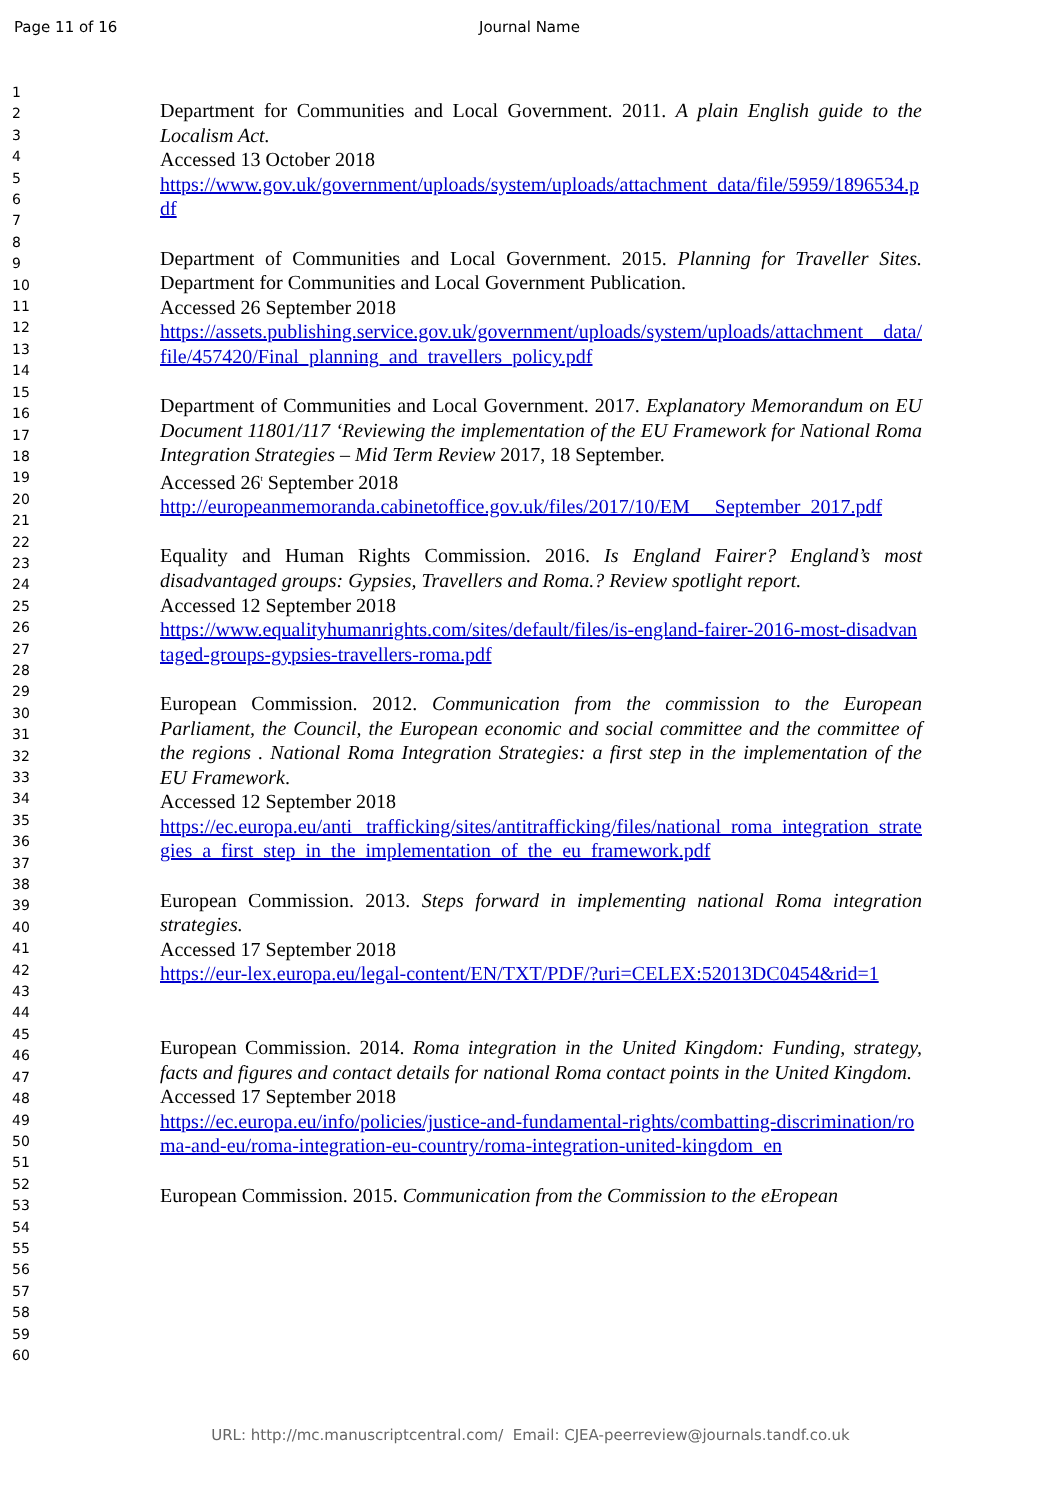Page 11 of 16 Journal Name
1
2
3
4
5
6
7
8
9
10
11
12
13
14
15
16
17
18
19
20
21
22
23
24
25
26
27
28
29
30
31
32
33
34
35
36
37
38
39
40
41
42
43
44
45
46
47
48
49
50
51
52
53
54
55
56
57
58
59
60
Department for Communities and Local Government. 2011. A plain English guide to the Localism Act.
Accessed 13 October 2018
https://www.gov.uk/government/uploads/system/uploads/attachment_data/file/5959/1896534.pdf
Department of Communities and Local Government. 2015. Planning for Traveller Sites. Department for Communities and Local Government Publication.
Accessed 26 September 2018
https://assets.publishing.service.gov.uk/government/uploads/system/uploads/attachment _data/file/457420/Final_planning_and_travellers_policy.pdf
Department of Communities and Local Government. 2017. Explanatory Memorandum on EU Document 11801/117 ‘Reviewing the implementation of the EU Framework for National Roma Integration Strategies – Mid Term Review 2017, 18 September.
Accessed 26<sup>t</sup> September 2018
http://europeanmemoranda.cabinetoffice.gov.uk/files/2017/10/EM_ _September_2017.pdf
Equality and Human Rights Commission. 2016. Is England Fairer? England’s most disadvantaged groups: Gypsies, Travellers and Roma.? Review spotlight report.
Accessed 12 September 2018
https://www.equalityhumanrights.com/sites/default/files/is-england-fairer-2016-most-disadvantaged-groups-gypsies-travellers-roma.pdf
European Commission. 2012. Communication from the commission to the European Parliament, the Council, the European economic and social committee and the committee of the regions . National Roma Integration Strategies: a first step in the implementation of the EU Framework.
Accessed 12 September 2018
https://ec.europa.eu/anti trafficking/sites/antitrafficking/files/national_roma_integration_strategies_a_first_step_in_the_implementation_of_the_eu_framework.pdf
European Commission. 2013. Steps forward in implementing national Roma integration strategies.
Accessed 17 September 2018
https://eur-lex.europa.eu/legal-content/EN/TXT/PDF/?uri=CELEX:52013DC0454&rid=1
European Commission. 2014. Roma integration in the United Kingdom: Funding, strategy, facts and figures and contact details for national Roma contact points in the United Kingdom.
Accessed 17 September 2018
https://ec.europa.eu/info/policies/justice-and-fundamental-rights/combatting-discrimination/roma-and-eu/roma-integration-eu-country/roma-integration-united-kingdom_en
European Commission. 2015. Communication from the Commission to the eEropean
URL: http://mc.manuscriptcentral.com/ Email: CJEA-peerreview@journals.tandf.co.uk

□ □ □ □ □

--- What you are asked to do ---
Where a line of the listing holds "from", show that line.

--- Written reply ---
European Commission. 2012. Communication from the commission to the European Parliament, the Council, the European economic and social committee and the committee of the regions . National Roma Integration Strategies: a first step in the implementation of the EU Framework.
European Commission. 2015. Communication from the Commission to the eEropean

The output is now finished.